O'Brien, Brian "Jungle Jailor"
Joe Peters, the sole survivor of an American freighter (the fictitious S.S. TOLEDO) which had been torpedoed by a German U-boat in the Mozambique Channel off the east coast of Africa finds himself, after many days adrift in a bullet-riddled lifeboat (the sub had strafed the lifeboat, killing all but Peters), cast ashore in Portugese East Africa. He is soon taken captive by the mad German operator of a secret Nazi telegraph relay station which is located in a nearly impenetrable jungle about 100 miles south of the Portugese colonial city of Beira. It soon becomes apparent to Peters that the sadistic German (one “Flaggleutenant Hennig”) was partly responsible for the loss of the TOLEDO (spies in Beira had gleaned information on the ship’s planned movements and then relayed that information to Hennig, who passed it on to a nearby German submarine). Once Peters learns that the Nazis are planning on attacking an approaching northbound Allied convoy in the Mozambique Channel it becomes imperative for him to figure out a way to overpower his captor and save the convoy.

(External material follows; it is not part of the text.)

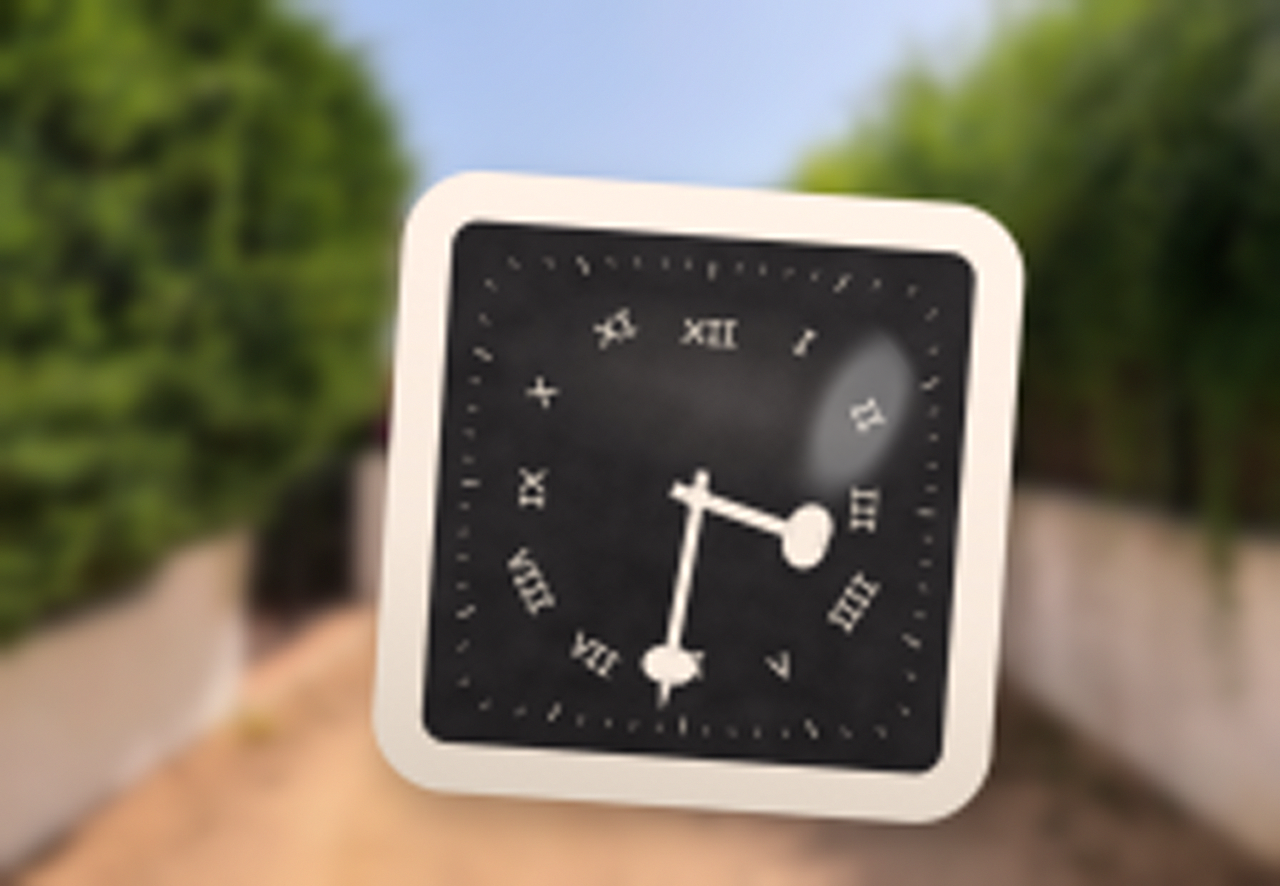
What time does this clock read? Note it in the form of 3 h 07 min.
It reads 3 h 31 min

It should come as no surprise to readers that the wily American indeed does defeat the cowardly Nazi (Hennig is last seen trapped in the swamp, frightened to death – and indeed, the German appears to have committed suicide by tale’s end); Peters then escapes from the jungle after having destroyed the wireless station and thus ensuring the convoy’s safe passage.

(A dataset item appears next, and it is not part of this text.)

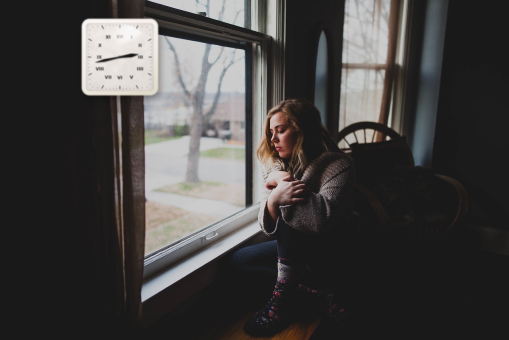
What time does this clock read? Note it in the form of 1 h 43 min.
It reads 2 h 43 min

Readers interested in a more artful look at the World War 2 dangers of shipping in the Mozambique Channel should check out Penelope Lively’s engrossing short story “The Mozambique Channel,” published in 2005. And those looking for a portrait of a similarly off-kilter jungle inhabitant who has taken and used for his own strange purposes a Western prisoner might wish to read the final chapters of Evelyn Waugh’s acerbic 1934 novel, A Handful of Dust.